Songs for Thanksgiving

Amanda Farrell
There is a soundtrack for gratitude and holiness and family and love and all of life. This November, amid the hustle and bustle and last-minute pumpkin pies, don't forget the music. Songs bring people together. They are essential to the holiday spirit.

When you wake up Thanksgiving morning, it should be like a gospel song with Give Thanks in the title, waxing blissful through improvisations on the theme.

As you set to the work of preparing the Thanksgiving meal, fun songs can keep the mood light. There is of course The Turkey Song by Adam Sandler, and other songs celebrating food, such as Food Glorious Food from Oliver!, Be Our Guest from Beauty & the Beast, Maximum Consumption by the Kinks, and I Like Food by the Descendants. Weird Al is always good for a laugh, such as his Michael Jackson spoof Eat It! or his Cindy Lauper Girls Just Wanna Have Lunch.

Songs about where food comes from are also nice. Inch by Inch (The Garden Song) by David Mallet comes to mind, and there are many artists' versions to choose from. From a more industrial point of view, there is Millions of Peaches by The Presidents of the United States of America.

[Pose landmark coordinates]
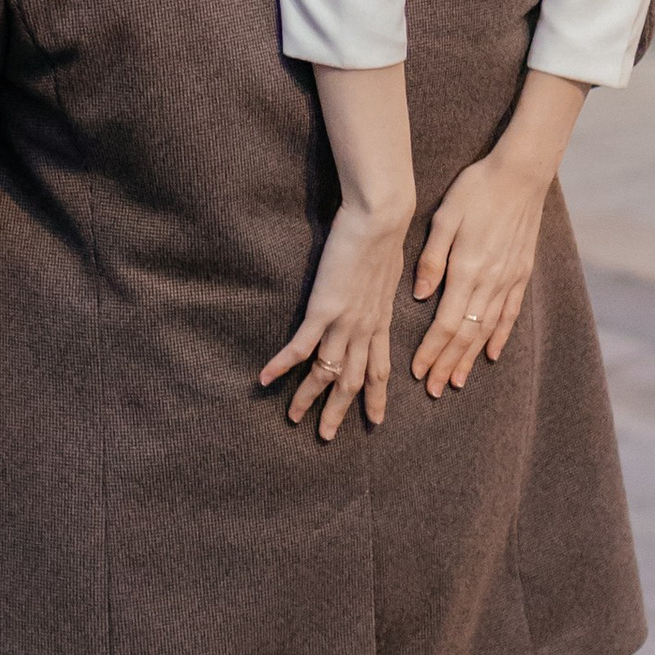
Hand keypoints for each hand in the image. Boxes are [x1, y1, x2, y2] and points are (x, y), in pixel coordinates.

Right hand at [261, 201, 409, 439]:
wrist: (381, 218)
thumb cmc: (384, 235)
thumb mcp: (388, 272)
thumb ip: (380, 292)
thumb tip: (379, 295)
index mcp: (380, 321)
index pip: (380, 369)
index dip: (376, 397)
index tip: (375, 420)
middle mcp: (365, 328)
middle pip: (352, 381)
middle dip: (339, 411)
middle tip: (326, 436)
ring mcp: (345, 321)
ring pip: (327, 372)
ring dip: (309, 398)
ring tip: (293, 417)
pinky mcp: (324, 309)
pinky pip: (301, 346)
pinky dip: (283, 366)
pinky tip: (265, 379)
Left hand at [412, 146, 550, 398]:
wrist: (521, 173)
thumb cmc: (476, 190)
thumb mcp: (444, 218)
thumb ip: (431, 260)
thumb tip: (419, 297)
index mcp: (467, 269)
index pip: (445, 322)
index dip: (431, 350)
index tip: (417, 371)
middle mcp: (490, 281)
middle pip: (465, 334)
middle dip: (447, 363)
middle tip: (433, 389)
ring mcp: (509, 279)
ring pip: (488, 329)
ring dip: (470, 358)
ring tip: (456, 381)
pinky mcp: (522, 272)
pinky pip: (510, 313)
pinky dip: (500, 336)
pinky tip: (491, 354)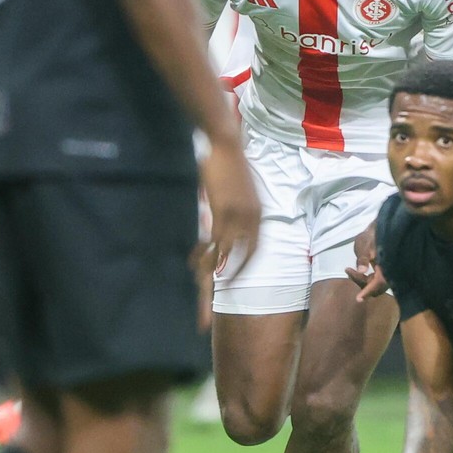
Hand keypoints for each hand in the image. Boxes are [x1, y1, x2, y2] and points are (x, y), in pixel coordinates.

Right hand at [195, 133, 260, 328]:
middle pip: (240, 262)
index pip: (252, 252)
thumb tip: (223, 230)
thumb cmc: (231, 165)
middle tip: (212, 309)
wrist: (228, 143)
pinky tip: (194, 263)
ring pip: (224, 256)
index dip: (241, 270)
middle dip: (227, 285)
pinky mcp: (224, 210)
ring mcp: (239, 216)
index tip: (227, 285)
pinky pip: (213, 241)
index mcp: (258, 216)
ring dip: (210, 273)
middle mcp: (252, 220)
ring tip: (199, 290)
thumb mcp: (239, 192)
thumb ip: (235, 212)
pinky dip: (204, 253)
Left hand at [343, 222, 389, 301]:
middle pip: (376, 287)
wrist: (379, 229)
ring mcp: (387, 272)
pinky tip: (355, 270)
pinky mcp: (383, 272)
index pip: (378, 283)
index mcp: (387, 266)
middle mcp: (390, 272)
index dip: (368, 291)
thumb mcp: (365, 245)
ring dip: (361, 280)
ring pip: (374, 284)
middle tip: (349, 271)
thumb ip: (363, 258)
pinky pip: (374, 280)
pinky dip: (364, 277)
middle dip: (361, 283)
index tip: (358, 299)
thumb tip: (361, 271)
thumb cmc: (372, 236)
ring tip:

#### Task requirements
Repeat word for word the part of the Thanksgiving songs article that opens with the words containing "When you wake" and closes with "Wanna Have Lunch.". Rely only on the Thanksgiving songs article.

#### Solution to this exercise
When you wake up Thanksgiving morning, it should be like a gospel song with Give Thanks in the title, waxing blissful through improvisations on the theme.

As you set to the work of preparing the Thanksgiving meal, fun songs can keep the mood light. There is of course The Turkey Song by Adam Sandler, and other songs celebrating food, such as Food Glorious Food from Oliver!, Be Our Guest from Beauty & the Beast, Maximum Consumption by the Kinks, and I Like Food by the Descendants. Weird Al is always good for a laugh, such as his Michael Jackson spoof Eat It! or his Cindy Lauper Girls Just Wanna Have Lunch.